La storia irrompe, magistra sempre, agli sgoccioli dell’estate, e nel pieno di una campagna elettorale violenta e ancora purtroppo incentrata su contrapposizioni ideologiche che si rifanno ad anni lontani. Apparentemente con una notizia insignificante. Nella spiaggia di Santa Severa, ridente località marina a ridosso di Roma, due cercatori armati di metal detector si imbattono in una cosa strana di metallo (cosa cercavano i rabdomanti tecnologici? Non conchiglie, forse qualche gioiello perduto? Non è dato saperlo). Il Corriere della Città, testata minore ma lodevolmente attenta, racconta: la cosa di metallo è una targhetta, una piastrina militare, con pochi dati. Nome, cognome, anno di nascita, e il nome di una donna, la madre (a lei sarebbe arrivata la pietosa e tragica notizia del figlio caduto in battaglia).



Si tratta di Norbert Martin Knight, nato in anno Domini 1914, veterano dell’esercito americano. Sua mamma si chiama Margareth, c’è anche un indirizzo, Northcote Avenue, Chicago. Si rispolverano le memorie, e soprattutto l’opera dei cercatori prosegue, nei meandri stavolta non sabbiosi, ma storici. E si trovano parenti, si delinea la vicenda umana di un soldato, uno dei tanti cui dobbiamo un grazie riconoscente e sincero. Era solo un ragazzo, strappato a un lavoro dopo studi seri, mandato  a combattere in Europa dopo l’attentato giapponese a Pearl Harbour, e protagonista di uno sbarco che ci ha spalancato le porte della libertà, sia detto senza retorica.

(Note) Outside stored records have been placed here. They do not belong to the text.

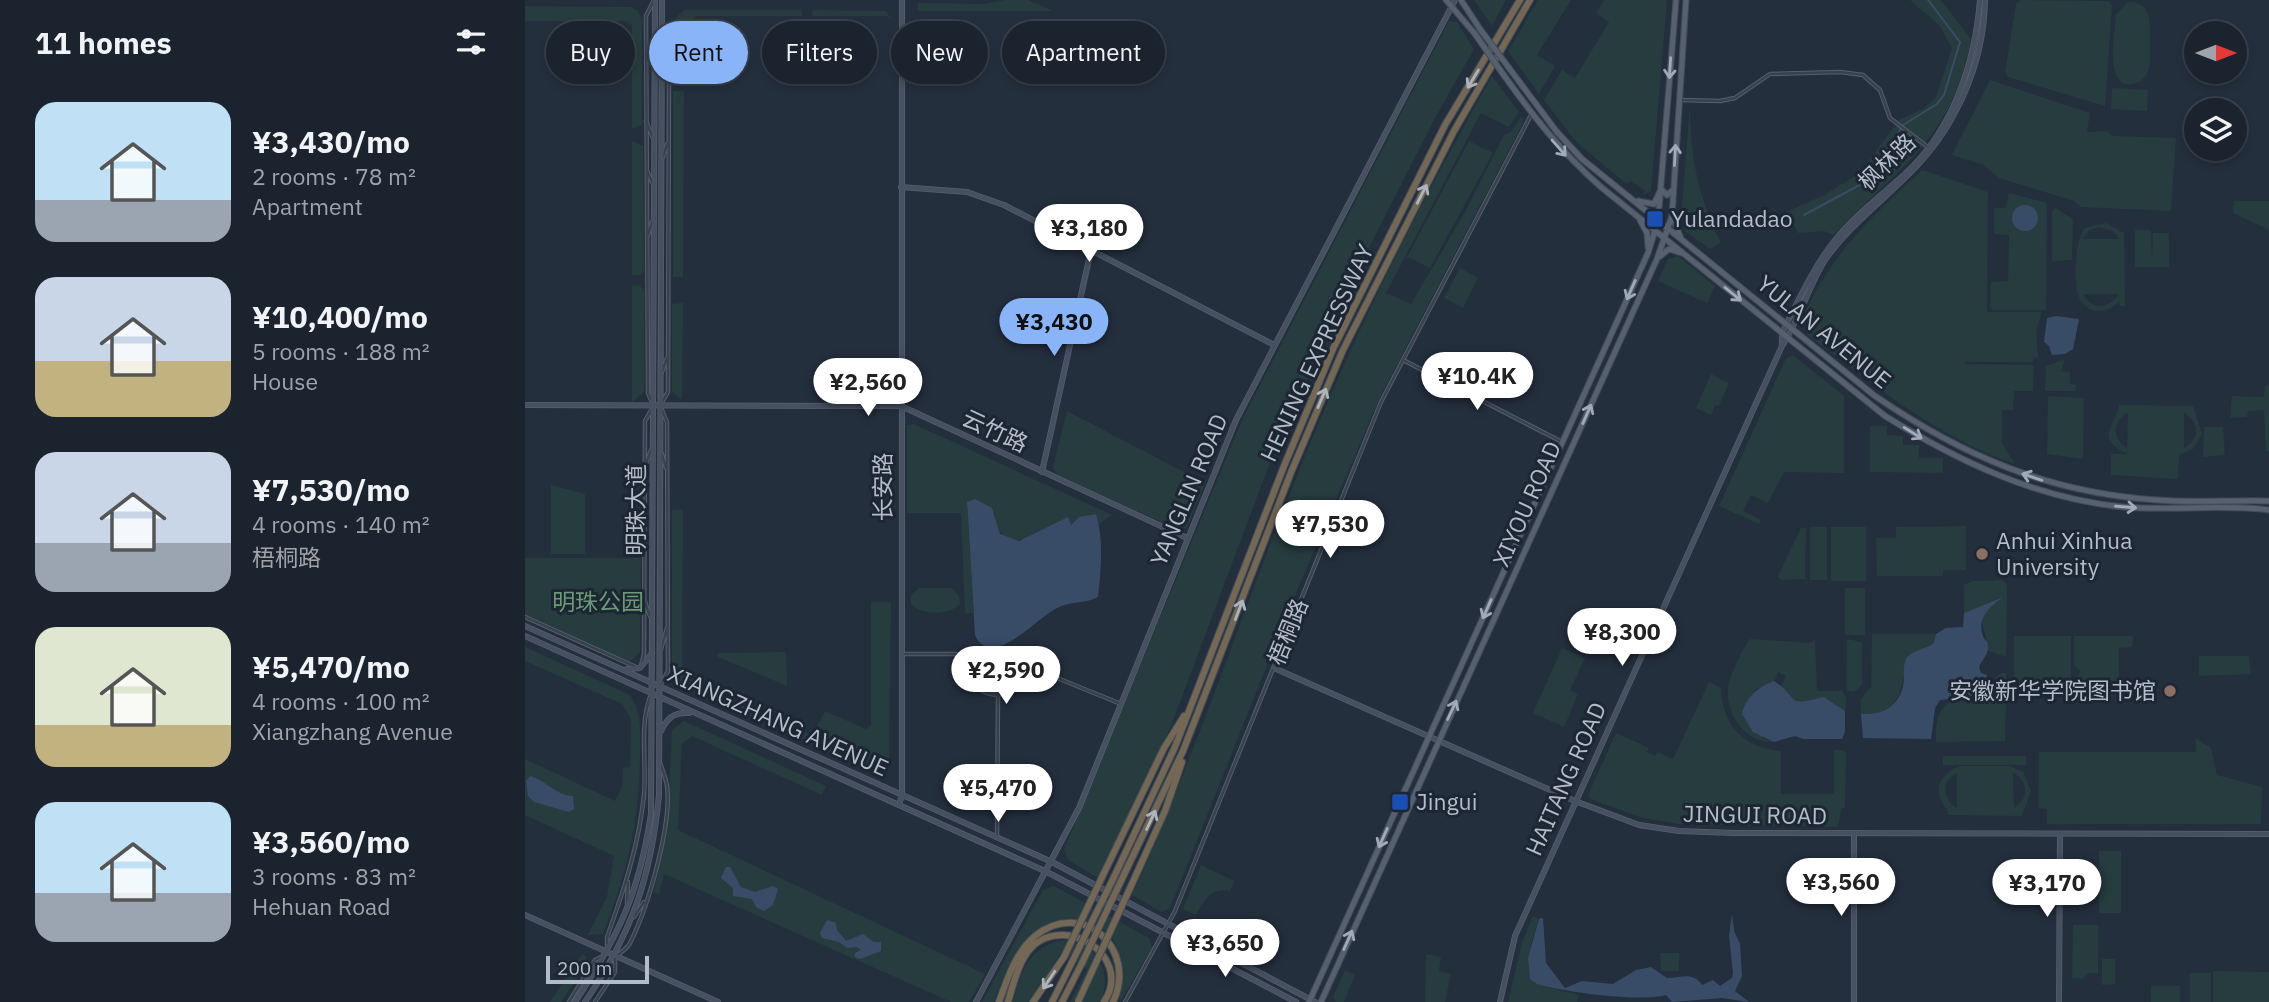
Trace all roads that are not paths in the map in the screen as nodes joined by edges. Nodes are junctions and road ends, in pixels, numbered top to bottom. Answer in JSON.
{"nodes":[{"id":1,"x":654,"y":0,"type":"edge"},
{"id":2,"x":662,"y":0,"type":"edge"},
{"id":3,"x":902,"y":0,"type":"edge"},
{"id":4,"x":1445,"y":0,"type":"edge"},
{"id":5,"x":1455,"y":0,"type":"edge"},
{"id":6,"x":1461,"y":0,"type":"edge"},
{"id":7,"x":1520,"y":0,"type":"edge"},
{"id":8,"x":1530,"y":0,"type":"edge"},
{"id":9,"x":1675,"y":0,"type":"edge"},
{"id":10,"x":1686,"y":0,"type":"edge"},
{"id":11,"x":1982,"y":0,"type":"edge"},
{"id":12,"x":1451,"y":7,"type":"junction"},
{"id":13,"x":655,"y":21,"type":"edge"},
{"id":14,"x":662,"y":21,"type":"edge"},
{"id":15,"x":1477,"y":31,"type":"junction"},
{"id":16,"x":649,"y":55,"type":"edge"},
{"id":17,"x":646,"y":66,"type":"junction"},
{"id":18,"x":655,"y":84,"type":"edge"},
{"id":19,"x":662,"y":84,"type":"edge"},
{"id":20,"x":669,"y":84,"type":"edge"},
{"id":21,"x":1679,"y":100,"type":"junction"},
{"id":22,"x":1532,"y":114,"type":"junction"},
{"id":23,"x":645,"y":118,"type":"junction"},
{"id":24,"x":669,"y":138,"type":"junction"},
{"id":25,"x":655,"y":142,"type":"junction"},
{"id":26,"x":1930,"y":149,"type":"junction"},
{"id":27,"x":661,"y":164,"type":"junction"},
{"id":28,"x":646,"y":168,"type":"junction"},
{"id":29,"x":655,"y":186,"type":"junction"},
{"id":30,"x":901,"y":187,"type":"junction"},
{"id":31,"x":1661,"y":189,"type":"junction"},
{"id":32,"x":1673,"y":190,"type":"junction"},
{"id":33,"x":1629,"y":197,"type":"junction"},
{"id":34,"x":1636,"y":202,"type":"junction"},
{"id":35,"x":1629,"y":210,"type":"junction"},
{"id":36,"x":655,"y":215,"type":"junction"},
{"id":37,"x":1672,"y":216,"type":"junction"},
{"id":38,"x":1639,"y":217,"type":"junction"},
{"id":39,"x":1658,"y":220,"type":"junction"},
{"id":40,"x":1668,"y":228,"type":"junction"},
{"id":41,"x":1655,"y":231,"type":"junction"},
{"id":42,"x":1664,"y":238,"type":"junction"},
{"id":43,"x":646,"y":240,"type":"junction"},
{"id":44,"x":1683,"y":241,"type":"junction"},
{"id":45,"x":1689,"y":246,"type":"junction"},
{"id":46,"x":1091,"y":250,"type":"junction"},
{"id":47,"x":1648,"y":253,"type":"junction"},
{"id":48,"x":1684,"y":254,"type":"junction"},
{"id":49,"x":1657,"y":259,"type":"junction"},
{"id":50,"x":1789,"y":327,"type":"junction"},
{"id":51,"x":1785,"y":335,"type":"junction"},
{"id":52,"x":647,"y":345,"type":"junction"},
{"id":53,"x":1275,"y":345,"type":"junction"},
{"id":54,"x":668,"y":354,"type":"junction"},
{"id":55,"x":1403,"y":360,"type":"junction"},
{"id":56,"x":655,"y":365,"type":"junction"},
{"id":57,"x":660,"y":379,"type":"junction"},
{"id":58,"x":525,"y":405,"type":"edge"},
{"id":59,"x":657,"y":405,"type":"junction"},
{"id":60,"x":901,"y":406,"type":"junction"},
{"id":61,"x":654,"y":440,"type":"junction"},
{"id":62,"x":1562,"y":443,"type":"junction"},
{"id":63,"x":660,"y":449,"type":"junction"},
{"id":64,"x":645,"y":466,"type":"junction"},
{"id":65,"x":667,"y":471,"type":"junction"},
{"id":66,"x":1042,"y":472,"type":"junction"},
{"id":67,"x":2253,"y":500,"type":"junction"},
{"id":68,"x":2269,"y":501,"type":"edge"},
{"id":69,"x":2253,"y":509,"type":"junction"},
{"id":70,"x":2269,"y":509,"type":"edge"},
{"id":71,"x":1187,"y":538,"type":"junction"},
{"id":72,"x":660,"y":583,"type":"junction"},
{"id":73,"x":668,"y":592,"type":"junction"},
{"id":74,"x":644,"y":599,"type":"junction"},
{"id":75,"x":525,"y":617,"type":"edge"},
{"id":76,"x":653,"y":624,"type":"junction"},
{"id":77,"x":668,"y":625,"type":"junction"},
{"id":78,"x":525,"y":626,"type":"edge"},
{"id":79,"x":525,"y":636,"type":"edge"},
{"id":80,"x":653,"y":652,"type":"junction"},
{"id":81,"x":901,"y":654,"type":"junction"},
{"id":82,"x":660,"y":655,"type":"junction"},
{"id":83,"x":640,"y":668,"type":"junction"},
{"id":84,"x":1274,"y":668,"type":"junction"},
{"id":85,"x":621,"y":669,"type":"junction"},
{"id":86,"x":652,"y":684,"type":"junction"},
{"id":87,"x":659,"y":687,"type":"junction"},
{"id":88,"x":652,"y":694,"type":"junction"},
{"id":89,"x":998,"y":695,"type":"junction"},
{"id":90,"x":658,"y":698,"type":"junction"},
{"id":91,"x":1193,"y":702,"type":"junction"},
{"id":92,"x":1121,"y":704,"type":"junction"},
{"id":93,"x":1201,"y":707,"type":"junction"},
{"id":94,"x":692,"y":713,"type":"junction"},
{"id":95,"x":659,"y":735,"type":"junction"},
{"id":96,"x":1429,"y":736,"type":"junction"},
{"id":97,"x":1438,"y":740,"type":"junction"},
{"id":98,"x":660,"y":761,"type":"junction"},
{"id":99,"x":902,"y":795,"type":"junction"},
{"id":100,"x":1574,"y":801,"type":"junction"},
{"id":101,"x":899,"y":805,"type":"junction"},
{"id":102,"x":1854,"y":834,"type":"junction"},
{"id":103,"x":2269,"y":834,"type":"edge"},
{"id":104,"x":2060,"y":836,"type":"junction"},
{"id":105,"x":997,"y":837,"type":"junction"},
{"id":106,"x":1052,"y":862,"type":"junction"},
{"id":107,"x":1047,"y":872,"type":"junction"},
{"id":108,"x":628,"y":879,"type":"junction"},
{"id":109,"x":646,"y":899,"type":"junction"},
{"id":110,"x":627,"y":911,"type":"junction"},
{"id":111,"x":525,"y":915,"type":"edge"},
{"id":112,"x":1170,"y":922,"type":"junction"},
{"id":113,"x":630,"y":923,"type":"junction"},
{"id":114,"x":1165,"y":933,"type":"junction"},
{"id":115,"x":607,"y":954,"type":"junction"},
{"id":116,"x":615,"y":957,"type":"junction"},
{"id":117,"x":1314,"y":1001,"type":"edge"},
{"id":118,"x":571,"y":1002,"type":"edge"},
{"id":119,"x":590,"y":1002,"type":"edge"},
{"id":120,"x":717,"y":1002,"type":"edge"},
{"id":121,"x":976,"y":1002,"type":"edge"},
{"id":122,"x":999,"y":1002,"type":"edge"},
{"id":123,"x":1008,"y":1002,"type":"edge"},
{"id":124,"x":1033,"y":1002,"type":"edge"},
{"id":125,"x":1052,"y":1002,"type":"edge"},
{"id":126,"x":1062,"y":1002,"type":"edge"},
{"id":127,"x":1078,"y":1002,"type":"edge"},
{"id":128,"x":1104,"y":1002,"type":"edge"},
{"id":129,"x":1113,"y":1002,"type":"edge"},
{"id":130,"x":1125,"y":1002,"type":"edge"},
{"id":131,"x":1296,"y":1002,"type":"edge"},
{"id":132,"x":1500,"y":1002,"type":"edge"},
{"id":133,"x":1854,"y":1002,"type":"edge"},
{"id":134,"x":2059,"y":1002,"type":"edge"}],
"edges":[{"from":1,"to":13,"type":"street","name":"明珠大道"},
{"from":1,"to":17,"type":"street"},
{"from":2,"to":14,"type":"street","name":"明珠大道"},
{"from":3,"to":30,"type":"street","name":"长安路"},
{"from":4,"to":12,"type":"main road"},
{"from":5,"to":12,"type":"street","name":"YANGLIN ROAD"},
{"from":6,"to":15,"type":"main road","name":"YULAN AVENUE"},
{"from":7,"to":91,"type":"highway","name":"HENING EXPRESSWAY","one_way":true},
{"from":93,"to":8,"type":"highway","name":"HENING EXPRESSWAY","one_way":true},
{"from":9,"to":31,"type":"main road","name":"XIYOU ROAD","one_way":true},
{"from":10,"to":21,"type":"main road","name":"XIYOU ROAD"},
{"from":11,"to":26,"type":"street","name":"枫林路"},
{"from":12,"to":15,"type":"main road"},
{"from":12,"to":53,"type":"street","name":"YANGLIN ROAD"},
{"from":15,"to":22,"type":"main road","name":"YULAN AVENUE","bridge":true},
{"from":15,"to":33,"type":"main road","name":"YULAN AVENUE","bridge":true},
{"from":16,"to":17,"type":"street"},
{"from":17,"to":23,"type":"street"},
{"from":18,"to":25,"type":"street","name":"明珠大道"},
{"from":19,"to":27,"type":"street","name":"明珠大道"},
{"from":20,"to":24,"type":"street"},
{"from":21,"to":26,"type":"street"},
{"from":32,"to":21,"type":"main road","name":"XIYOU ROAD","one_way":true},
{"from":22,"to":35,"type":"main road","name":"YULAN AVENUE","one_way":true},
{"from":22,"to":55,"type":"street","name":"梧桐路"},
{"from":23,"to":25,"type":"street"},
{"from":23,"to":28,"type":"street"},
{"from":24,"to":27,"type":"street"},
{"from":24,"to":54,"type":"street"},
{"from":25,"to":29,"type":"street","name":"明珠大道"},
{"from":26,"to":50,"type":"street","name":"枫林路"},
{"from":27,"to":57,"type":"street","name":"明珠大道"},
{"from":28,"to":29,"type":"street"},
{"from":28,"to":43,"type":"street"},
{"from":29,"to":36,"type":"street","name":"明珠大道"},
{"from":30,"to":46,"type":"street"},
{"from":30,"to":60,"type":"street","name":"长安路"},
{"from":31,"to":32,"type":"main road"},
{"from":31,"to":33,"type":"main road"},
{"from":31,"to":39,"type":"main road","name":"XIYOU ROAD"},
{"from":32,"to":37,"type":"main road","name":"XIYOU ROAD"},
{"from":33,"to":34,"type":"main road","name":"YULAN AVENUE"},
{"from":34,"to":35,"type":"main road"},
{"from":34,"to":39,"type":"main road","name":"YULAN AVENUE"},
{"from":35,"to":38,"type":"main road","name":"YULAN AVENUE"},
{"from":36,"to":43,"type":"street"},
{"from":36,"to":56,"type":"street","name":"明珠大道"},
{"from":37,"to":40,"type":"main road","name":"XIYOU ROAD"},
{"from":37,"to":44,"type":"main road"},
{"from":38,"to":41,"type":"main road","name":"YULAN AVENUE"},
{"from":38,"to":47,"type":"main road"},
{"from":39,"to":40,"type":"main road","name":"YULAN AVENUE"},
{"from":39,"to":41,"type":"main road","name":"XIYOU ROAD"},
{"from":40,"to":42,"type":"main road","name":"XIYOU ROAD"},
{"from":40,"to":44,"type":"main road","name":"YULAN AVENUE"},
{"from":41,"to":42,"type":"main road","name":"YULAN AVENUE"},
{"from":41,"to":47,"type":"main road","name":"XIYOU ROAD"},
{"from":42,"to":48,"type":"main road","name":"YULAN AVENUE"},
{"from":42,"to":49,"type":"main road","name":"XIYOU ROAD"},
{"from":43,"to":52,"type":"street"},
{"from":44,"to":45,"type":"main road","name":"YULAN AVENUE"},
{"from":45,"to":48,"type":"main road"},
{"from":45,"to":50,"type":"main road","name":"YULAN AVENUE"},
{"from":46,"to":53,"type":"street"},
{"from":46,"to":66,"type":"street"},
{"from":47,"to":62,"type":"main road","name":"XIYOU ROAD","one_way":true},
{"from":48,"to":49,"type":"main road"},
{"from":48,"to":51,"type":"main road","name":"YULAN AVENUE","one_way":true},
{"from":97,"to":49,"type":"main road","name":"XIYOU ROAD","one_way":true},
{"from":50,"to":51,"type":"street"},
{"from":67,"to":50,"type":"main road","name":"YULAN AVENUE","one_way":true},
{"from":51,"to":69,"type":"main road","name":"YULAN AVENUE","one_way":true},
{"from":51,"to":100,"type":"street","name":"HAITANG ROAD"},
{"from":52,"to":56,"type":"street"},
{"from":52,"to":59,"type":"street"},
{"from":53,"to":71,"type":"street","name":"YANGLIN ROAD"},
{"from":54,"to":57,"type":"street"},
{"from":54,"to":59,"type":"street"},
{"from":55,"to":62,"type":"street"},
{"from":55,"to":84,"type":"street","name":"梧桐路"},
{"from":56,"to":59,"type":"street","name":"明珠大道"},
{"from":57,"to":59,"type":"street","name":"明珠大道"},
{"from":58,"to":59,"type":"street","name":"云竹路"},
{"from":59,"to":60,"type":"street","name":"云竹路"},
{"from":59,"to":61,"type":"street","name":"明珠大道"},
{"from":59,"to":63,"type":"street","name":"明珠大道"},
{"from":59,"to":64,"type":"street"},
{"from":59,"to":65,"type":"street"},
{"from":60,"to":66,"type":"street","name":"云竹路"},
{"from":60,"to":81,"type":"street","name":"长安路"},
{"from":61,"to":64,"type":"street"},
{"from":61,"to":76,"type":"street","name":"明珠大道"},
{"from":62,"to":96,"type":"main road","name":"XIYOU ROAD","one_way":true},
{"from":63,"to":65,"type":"street"},
{"from":63,"to":72,"type":"street","name":"明珠大道"},
{"from":64,"to":74,"type":"street"},
{"from":65,"to":73,"type":"street"},
{"from":66,"to":71,"type":"street","name":"云竹路"},
{"from":67,"to":68,"type":"main road","name":"YULAN AVENUE"},
{"from":67,"to":69,"type":"main road"},
{"from":69,"to":70,"type":"main road","name":"YULAN AVENUE"},
{"from":71,"to":92,"type":"street","name":"YANGLIN ROAD"},
{"from":72,"to":73,"type":"street"},
{"from":72,"to":82,"type":"street","name":"明珠大道"},
{"from":73,"to":77,"type":"street"},
{"from":74,"to":76,"type":"street"},
{"from":74,"to":83,"type":"street"},
{"from":75,"to":83,"type":"street"},
{"from":76,"to":80,"type":"street","name":"明珠大道"},
{"from":77,"to":82,"type":"street"},
{"from":77,"to":87,"type":"street"},
{"from":78,"to":85,"type":"street","name":"XIANGZHANG AVENUE"},
{"from":79,"to":88,"type":"street","name":"XIANGZHANG AVENUE"},
{"from":80,"to":83,"type":"street"},
{"from":80,"to":86,"type":"street","name":"明珠大道"},
{"from":81,"to":89,"type":"street"},
{"from":81,"to":99,"type":"street","name":"长安路"},
{"from":82,"to":87,"type":"street","name":"明珠大道"},
{"from":83,"to":85,"type":"street"},
{"from":84,"to":96,"type":"street","name":"JINGUI ROAD"},
{"from":84,"to":112,"type":"street","name":"梧桐路"},
{"from":85,"to":86,"type":"street","name":"XIANGZHANG AVENUE"},
{"from":86,"to":87,"type":"street","name":"XIANGZHANG AVENUE"},
{"from":86,"to":88,"type":"street","name":"明珠大道"},
{"from":87,"to":90,"type":"street","name":"明珠大道"},
{"from":87,"to":99,"type":"street","name":"XIANGZHANG AVENUE"},
{"from":88,"to":90,"type":"street","name":"XIANGZHANG AVENUE"},
{"from":88,"to":108,"type":"street"},
{"from":88,"to":110,"type":"street","name":"明珠大道"},
{"from":89,"to":92,"type":"street"},
{"from":89,"to":105,"type":"street"},
{"from":90,"to":94,"type":"street","name":"XIANGZHANG AVENUE"},
{"from":90,"to":95,"type":"street","name":"明珠大道"},
{"from":91,"to":124,"type":"highway","one_way":true,"bridge":true},
{"from":91,"to":125,"type":"highway","name":"HENING EXPRESSWAY","bridge":true},
{"from":92,"to":106,"type":"street","name":"YANGLIN ROAD"},
{"from":126,"to":93,"type":"highway","name":"HENING EXPRESSWAY","one_way":true,"bridge":true},
{"from":93,"to":127,"type":"highway","bridge":true},
{"from":94,"to":95,"type":"street"},
{"from":94,"to":101,"type":"street","name":"XIANGZHANG AVENUE"},
{"from":95,"to":98,"type":"street","name":"明珠大道"},
{"from":96,"to":97,"type":"street","name":"JINGUI ROAD"},
{"from":96,"to":117,"type":"main road","name":"XIYOU ROAD","one_way":true},
{"from":97,"to":100,"type":"street","name":"JINGUI ROAD"},
{"from":117,"to":97,"type":"main road","name":"XIYOU ROAD","one_way":true},
{"from":98,"to":109,"type":"street"},
{"from":98,"to":113,"type":"street","name":"明珠大道"},
{"from":99,"to":101,"type":"street","name":"长安路"},
{"from":99,"to":105,"type":"street","name":"XIANGZHANG AVENUE"},
{"from":100,"to":102,"type":"street","name":"JINGUI ROAD"},
{"from":100,"to":132,"type":"street","name":"HAITANG ROAD"},
{"from":101,"to":107,"type":"street","name":"XIANGZHANG AVENUE"},
{"from":102,"to":104,"type":"street","name":"JINGUI ROAD"},
{"from":102,"to":133,"type":"street"},
{"from":103,"to":104,"type":"street","name":"JINGUI ROAD"},
{"from":104,"to":134,"type":"street"},
{"from":105,"to":106,"type":"street","name":"XIANGZHANG AVENUE"},
{"from":106,"to":107,"type":"street","name":"YANGLIN ROAD"},
{"from":106,"to":112,"type":"street","name":"XIANGZHANG AVENUE"},
{"from":107,"to":114,"type":"street","name":"XIANGZHANG AVENUE"},
{"from":107,"to":121,"type":"street","name":"YANGLIN ROAD"},
{"from":108,"to":110,"type":"street"},
{"from":108,"to":115,"type":"street"},
{"from":109,"to":113,"type":"street"},
{"from":109,"to":116,"type":"street"},
{"from":110,"to":115,"type":"street","name":"明珠大道"},
{"from":111,"to":115,"type":"street"},
{"from":112,"to":114,"type":"street","name":"梧桐路"},
{"from":112,"to":117,"type":"street","name":"XIANGZHANG AVENUE"},
{"from":113,"to":116,"type":"street","name":"明珠大道"},
{"from":114,"to":130,"type":"street","name":"梧桐路"},
{"from":114,"to":131,"type":"street","name":"XIANGZHANG AVENUE"},
{"from":115,"to":116,"type":"street"},
{"from":115,"to":118,"type":"street","name":"明珠大道"},
{"from":115,"to":118,"type":"street"},
{"from":116,"to":119,"type":"street","name":"明珠大道"},
{"from":116,"to":119,"type":"street"},
{"from":116,"to":120,"type":"street"},
{"from":122,"to":129,"type":"highway"},
{"from":123,"to":128,"type":"highway"}]}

“Sbarcammo ad Anzio, una notte…” canta una ballata  nota, e così fu, anche per Norbert, 28enne fante, il 22 gennaio del ’44. Quando, dopo i duri combattimenti, la Capitale viene liberata risale coi compagni la linea Gustav e perde la sua piastrina di riconoscimento proprio sulla spiaggia di Santa Severa. Forse si era fermato per un bagno ristoratore, forse accampato per un momento di fiato. E la sabbia custodisce per 78 anni la sua memoria, che può essere ricostruita. Non si è perduta, come la sua vita, perché sappiamo dai familiari che è sopravvissuto, pur continuando a battersi contro i nazisti in ritirata, pur rimanendo ferito.



Decorato per meriti, viene finalmente congedato e può tornare a casa, in Indiana, si sposa con la ragazza lasciata in lacrime anni prima, e con lei passerà una vita serena, abbandonandola ancora, e ancora temporaneamente, nel 2003, quando chiuderà gli occhi. Speriamo si ricongiungano per sempre in paradiso.

Toccante, commovente, da film. Che dovrebbe ridonarci il ciuffo chiaro, gli occhi ridenti e impauriti, la volontà coraggiosa di un ragazzo strappato agli affetti per approdare qui, in un’Italia smarrita e incerta, per obbedire agli ordini, certamente, e forse per un anelito di amor patrio, forse consapevole di un compito, di un destino di popoli liberi cui avrebbe potuto contribuire.

Un film dovrebbe ridarci la gratitudine, troppe volte scordata, per tanti che hanno scelto da che parte stare nella grande Storia, e cui dobbiamo la svolta della nostra storia repubblicana e democratica. L’America è stata tutto questo, lo è ancora, nonostante tanti errori e colpe, rispetto ad altri attori sullo scenario geopolitico che hanno donato solo morte e oppressione. Quel che siamo lo dobbiamo anche e soprattutto a questi soldati. La nostra resistenza ha preso slancio e audacia grazie alla forza di centinaia di migliaia di Norbert che hanno stretto in una morsa dal nord e dal sud gli Uruk-hai hitleriani. Non tutti ci hanno lasciato una piastrina per ricordarli, non tutti sono tornati a casa.